Shortly after filing lawsuits against several Plant City residents for slander and libel, the owner of Keel and Curley Winery issued two ethics complaints to the Tallahassee-based Commission on Ethics against Hillsborough County Commissioner Al Higginbotham and Ray Young, a former county planning commissioner and winery neighbor who opposed the rezoning.
Owner Joe Keel said in the Sept. 14 complaint that Higginbotham used the weight of his position to persuade people to oppose the winery’s rezoning late this summer.
Keel and Curley Winery fought for a modification to its zoning to allow its new brewery, Two Henrys Brewing Company, to operate. Ultimately, the commission voted unanimously for the rezone, ending in a victory for the Thonotosassa Road winery. Higginbotham made the initial motion for approval.
But, even before the rezoning hearings, Keel said Higginbotham had acted against the winery in attempt to cause problems for the small business.
In the complaint, Keel said Higginbotham, who also lives near the winery, approached neighbors last year who lived across the street from it. Keel said Higginbotham tried to persuade the neighbors to file a noise complaint against the winery.
“I didn’t even know where (the neighbors) lived until I read the complaint,” Higginbotham said. “I have no idea what he’s talking about.”
In the complaint, Keel added that a couple of county employees from code enforcement and the fire marshal’s office had come to inspect the property around the time he said Higginbotham had asked the neighbors to file the complaint. They found two violations and no noise violations, Keel said.

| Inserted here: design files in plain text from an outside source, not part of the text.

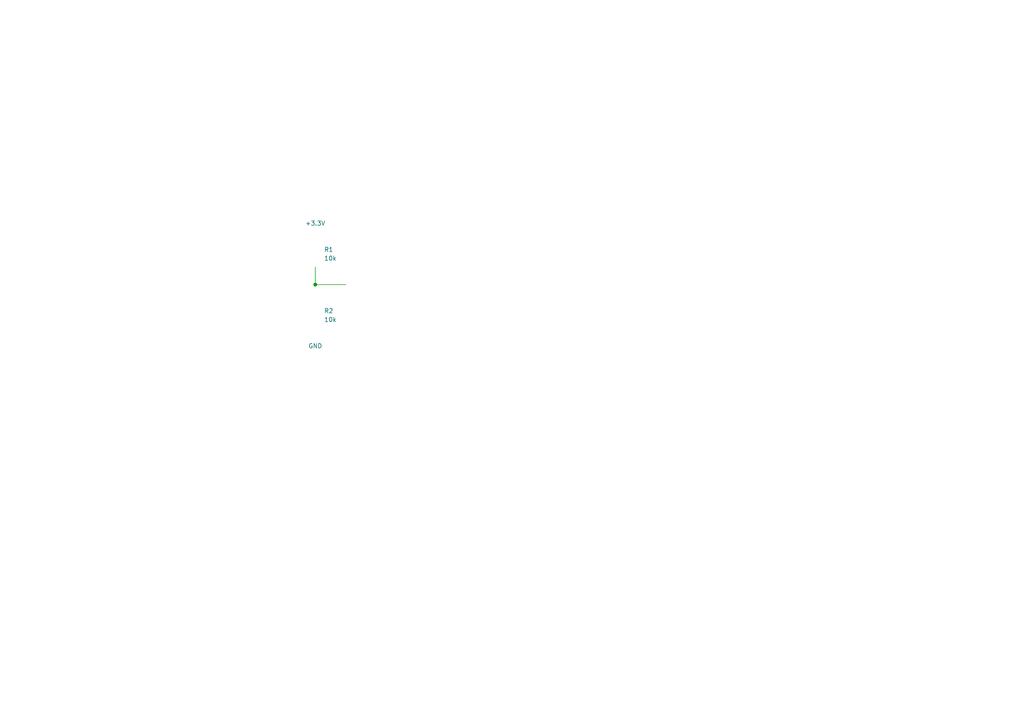
<source format=kicad_sch>
(kicad_sch
	(version 20250114)
	(generator "eeschema")
	(generator_version "9.0")
	(paper "A4")
	(title_block
		(title "Resistor Divider Fixed")
	)
	
	(symbol
		(lib_id "power:+3.3V")
		(at 91.44 69.85 0)
		(unit 1)
		(exclude_from_sim no)
		(in_bom yes)
		(on_board yes)
		(dnp no)
		(fields_autoplaced yes)
		(uuid "33540cfb-adc5-44b3-aea5-775af81ee3e2")
		(property "Reference" "#PWR02"
			(at 93.98 68.5799 0)
			(effects
				(font
					(size 1.27 1.27)
				)
				(justify left)
				(hide yes)
			)
		)
		(property "Value" "+3.3V"
			(at 91.44 64.77 0)
			(effects
				(font
					(size 1.27 1.27)
				)
			)
		)
		(pin "1"
			(uuid "a0f92778-d856-4066-9222-5a4618ec6d10")
		)
		(instances
			(project "untitled"
				(path "/39a098c1-7a98-4af0-9f39-9400ce494b8d"
					(reference "#PWR02")
					(unit 1)
				)
			)
		)
	)
	(symbol
		(lib_id "power:GND")
		(at 91.44 95.25 0)
		(unit 1)
		(exclude_from_sim no)
		(in_bom yes)
		(on_board yes)
		(dnp no)
		(fields_autoplaced yes)
		(uuid "373c7c90-c913-4962-b760-29bfdfb94582")
		(property "Reference" "#PWR01"
			(at 93.98 93.9799 0)
			(effects
				(font
					(size 1.27 1.27)
				)
				(justify left)
				(hide yes)
			)
		)
		(property "Value" "GND"
			(at 91.44 100.33 0)
			(effects
				(font
					(size 1.27 1.27)
				)
			)
		)
		(pin "1"
			(uuid "63babb90-5a44-432d-9aa2-1c63d481e6f9")
		)
		(instances
			(project "untitled"
				(path "/eb66a949-1f44-4236-a16c-3dd79af23386"
					(reference "#PWR01")
					(unit 1)
				)
			)
		)
	)
	(symbol
		(lib_id "Device:R")
		(at 91.44 73.66 0)
		(unit 1)
		(exclude_from_sim no)
		(in_bom yes)
		(on_board yes)
		(dnp no)
		(fields_autoplaced yes)
		(uuid "c196eb90-a5f1-45ed-9f50-0cf5c38f9b4b")
		(property "Reference" "R1"
			(at 93.98 72.3899 0)
			(effects
				(font
					(size 1.27 1.27)
				)
				(justify left)
			)
		)
		(property "Value" "10k"
			(at 93.98 74.9299 0)
			(effects
				(font
					(size 1.27 1.27)
				)
				(justify left)
			)
		)
		(pin "1"
			(uuid "6f3ecad0-dcd0-4b65-97bf-be5b6e94c027")
		)
		(pin "2"
			(uuid "f15ee0cc-3f52-44d4-824b-f24cd6013bde")
		)
		(instances
			(project "untitled"
				(path "/8108307f-3e8c-480b-9ffd-6a609e1ea7a6"
					(reference "R1")
					(unit 1)
				)
			)
		)
	)
	(symbol
		(lib_id "Device:R")
		(at 91.44 91.44 0)
		(unit 1)
		(exclude_from_sim no)
		(in_bom yes)
		(on_board yes)
		(dnp no)
		(fields_autoplaced yes)
		(uuid "a02bf6a5-937b-4dd8-b329-93f7bae575bb")
		(property "Reference" "R2"
			(at 93.98 90.1699 0)
			(effects
				(font
					(size 1.27 1.27)
				)
				(justify left)
			)
		)
		(property "Value" "10k"
			(at 93.98 92.7099 0)
			(effects
				(font
					(size 1.27 1.27)
				)
				(justify left)
			)
		)
		(pin "1"
			(uuid "a2065a53-2b31-485e-b178-b359f15e73ea")
		)
		(pin "2"
			(uuid "cf390c15-56aa-4e34-adfa-fbd485140c2d")
		)
		(instances
			(project "untitled"
				(path "/d142a3b0-3d7d-478a-8cf9-b8b25faf376e"
					(reference "R2")
					(unit 1)
				)
			)
		)
	)
	(wire
		(pts
			(xy 91.44 77.47) (xy 91.44 87.63)
		)
		(stroke
			(width 0)
			(type default)
		)
		(uuid "3db11aec-b9ac-4319-82f6-bff9d5785538")
	)
	(wire
		(pts
			(xy 91.44 82.55) (xy 100.33 82.55)
		)
		(stroke
			(width 0)
			(type default)
		)
		(uuid "7fe03e3a-686a-4482-9be2-65a56d6a0d0d")
	)
	(junction
		(at 91.44 82.55)
		(diameter 0)
		(color 0 0 0 0)
		(uuid "c2059654-9795-4c3a-86f3-253e5289534f")
	)
	(symbol_instances)
)

</source>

Having county officials come out is routine when there is a complaint made to a commissioner’s office, Higginbotham said. Complaints come in regularly about a variety of issues.
Keel said Higginbotham approached another neighbor, as well — this time during the rezoning process. Keel said Higginbotham asked Young to involve his church in opposing the winery rezoning. Young is a deacon at Plant City’s First Baptist Church. He was appointed to the Hillsborough County Planning Commission in 2010. His term expired Sept. 13.
“It was the sum of all, to be honest with you,” Keel said of his decision to file a complaint. “To get the church involved in the opposition, I think that is what threw it over the top for me.”
Keel also said Higginbotham’s wife, Devon, attended opposition meetings.
“It’s a gray area,” Keel said. “The commissioner’s wife was spotted … going to the meetings on an issue he was voting on … it’s not illegal … but she’s still a commissioner’s wife.”
Higginbotham said his wife attended no opposition meetings, but there are also no statutes barring the behavior if she had. He said it wouldn’t be a conflict of interest.
“Devon has no knowledge of this … she did not know or attend any meetings,” Higginbotham said.
Keel also said protocol during one of the public hearing meetings had been violated.
Keel filed an ethics complaint against Young Oct. 6.
“Young used his powerful public position to influence and organize opposition to a rezoning, above and beyond just acting as an individual citizen,” the complaint read. “He conspired with Commissioner Higginbotham and, as such, provided Higginbotham and his wife with a special privilege in attempting to defeat a rezoning that they were opposed to.”